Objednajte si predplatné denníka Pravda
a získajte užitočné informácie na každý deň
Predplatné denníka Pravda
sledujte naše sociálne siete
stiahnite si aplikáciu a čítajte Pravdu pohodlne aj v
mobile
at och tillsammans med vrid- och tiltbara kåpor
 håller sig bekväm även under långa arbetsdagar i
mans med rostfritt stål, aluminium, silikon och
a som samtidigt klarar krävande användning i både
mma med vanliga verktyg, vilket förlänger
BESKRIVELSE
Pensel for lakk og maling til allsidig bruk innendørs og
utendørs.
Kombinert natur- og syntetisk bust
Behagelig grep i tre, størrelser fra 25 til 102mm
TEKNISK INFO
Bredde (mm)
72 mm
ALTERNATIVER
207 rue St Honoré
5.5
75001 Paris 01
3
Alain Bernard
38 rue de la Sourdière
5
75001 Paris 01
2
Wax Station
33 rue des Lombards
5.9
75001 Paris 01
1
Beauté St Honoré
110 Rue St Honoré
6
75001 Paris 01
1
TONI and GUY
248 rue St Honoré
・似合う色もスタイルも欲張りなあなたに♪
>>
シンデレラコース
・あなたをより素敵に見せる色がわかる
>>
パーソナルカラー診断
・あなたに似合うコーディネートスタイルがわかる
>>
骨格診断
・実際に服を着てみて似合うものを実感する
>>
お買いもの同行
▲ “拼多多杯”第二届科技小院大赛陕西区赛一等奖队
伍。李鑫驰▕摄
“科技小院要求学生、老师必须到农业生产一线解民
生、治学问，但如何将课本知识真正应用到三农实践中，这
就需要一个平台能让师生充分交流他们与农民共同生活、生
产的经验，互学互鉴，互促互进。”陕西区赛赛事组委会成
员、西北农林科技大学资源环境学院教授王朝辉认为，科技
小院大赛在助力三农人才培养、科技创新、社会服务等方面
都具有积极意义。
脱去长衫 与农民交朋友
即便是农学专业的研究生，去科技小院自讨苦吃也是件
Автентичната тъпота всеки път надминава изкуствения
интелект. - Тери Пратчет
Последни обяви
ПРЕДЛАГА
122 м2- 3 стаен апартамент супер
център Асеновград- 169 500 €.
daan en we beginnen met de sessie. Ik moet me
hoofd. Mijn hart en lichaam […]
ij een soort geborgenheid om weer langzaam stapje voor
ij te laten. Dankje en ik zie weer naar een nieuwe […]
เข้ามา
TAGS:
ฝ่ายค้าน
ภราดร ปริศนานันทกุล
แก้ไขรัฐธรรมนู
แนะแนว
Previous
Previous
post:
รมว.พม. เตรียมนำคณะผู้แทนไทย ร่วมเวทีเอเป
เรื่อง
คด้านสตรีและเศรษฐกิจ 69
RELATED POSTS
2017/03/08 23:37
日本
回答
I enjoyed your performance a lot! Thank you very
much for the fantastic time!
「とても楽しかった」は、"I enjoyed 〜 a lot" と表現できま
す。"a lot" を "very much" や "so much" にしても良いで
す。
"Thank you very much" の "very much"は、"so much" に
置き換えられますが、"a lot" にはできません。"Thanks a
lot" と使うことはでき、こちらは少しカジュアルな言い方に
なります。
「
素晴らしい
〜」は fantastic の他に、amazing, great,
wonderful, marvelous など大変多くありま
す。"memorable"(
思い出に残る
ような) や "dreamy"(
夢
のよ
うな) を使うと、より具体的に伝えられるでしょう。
........
Transcribe the data above verbatim.

Objednajte si predplatné denníka Pravda
a získajte užitočné informácie na každý deň
Predplatné denníka Pravda
sledujte naše sociálne siete
stiahnite si aplikáciu a čítajte Pravdu pohodlne aj v
mobile
at och tillsammans med vrid- och tiltbara kåpor
 håller sig bekväm även under långa arbetsdagar i
mans med rostfritt stål, aluminium, silikon och
a som samtidigt klarar krävande användning i både
mma med vanliga verktyg, vilket förlänger
BESKRIVELSE
Pensel for lakk og maling til allsidig bruk innendørs og
utendørs.
Kombinert natur- og syntetisk bust
Behagelig grep i tre, størrelser fra 25 til 102mm
TEKNISK INFO
Bredde (mm)
72 mm
ALTERNATIVER
207 rue St Honoré
5.5
75001 Paris 01
3
Alain Bernard
38 rue de la Sourdière
5
75001 Paris 01
2
Wax Station
33 rue des Lombards
5.9
75001 Paris 01
1
Beauté St Honoré
110 Rue St Honoré
6
75001 Paris 01
1
TONI and GUY
248 rue St Honoré
・似合う色もスタイルも欲張りなあなたに♪
>>
シンデレラコース
・あなたをより素敵に見せる色がわかる
>>
パーソナルカラー診断
・あなたに似合うコーディネートスタイルがわかる
>>
骨格診断
・実際に服を着てみて似合うものを実感する
>>
お買いもの同行
▲ “拼多多杯”第二届科技小院大赛陕西区赛一等奖队
伍。李鑫驰▕摄
“科技小院要求学生、老师必须到农业生产一线解民
生、治学问，但如何将课本知识真正应用到三农实践中，这
就需要一个平台能让师生充分交流他们与农民共同生活、生
产的经验，互学互鉴，互促互进。”陕西区赛赛事组委会成
员、西北农林科技大学资源环境学院教授王朝辉认为，科技
小院大赛在助力三农人才培养、科技创新、社会服务等方面
都具有积极意义。
脱去长衫 与农民交朋友
即便是农学专业的研究生，去科技小院自讨苦吃也是件
Автентичната тъпота всеки път надминава изкуствения
интелект. - Тери Пратчет
Последни обяви
ПРЕДЛАГА
122 м2- 3 стаен апартамент супер
център Асеновград- 169 500 €.
daan en we beginnen met de sessie. Ik moet me
hoofd. Mijn hart en lichaam […]
ij een soort geborgenheid om weer langzaam stapje voor
ij te laten. Dankje en ik zie weer naar een nieuwe […]
เข้ามา
TAGS:
ฝ่ายค้าน
ภราดร ปริศนานันทกุล
แก้ไขรัฐธรรมนู
แนะแนว
Previous
Previous
post:
รมว.พม. เตรียมนำคณะผู้แทนไทย ร่วมเวทีเอเป
เรื่อง
คด้านสตรีและเศรษฐกิจ 69
RELATED POSTS
2017/03/08 23:37
日本
回答
I enjoyed your performance a lot! Thank you very
much for the fantastic time!
「とても楽しかった」は、"I enjoyed 〜 a lot" と表現できま
す。"a lot" を "very much" や "so much" にしても良いで
す。
"Thank you very much" の "very much"は、"so much" に
置き換えられますが、"a lot" にはできません。"Thanks a
lot" と使うことはでき、こちらは少しカジュアルな言い方に
なります。
「
素晴らしい
〜」は fantastic の他に、amazing, great,
wonderful, marvelous など大変多くありま
す。"memorable"(
思い出に残る
ような) や "dreamy"(
夢
のよ
うな) を使うと、より具体的に伝えられるでしょう。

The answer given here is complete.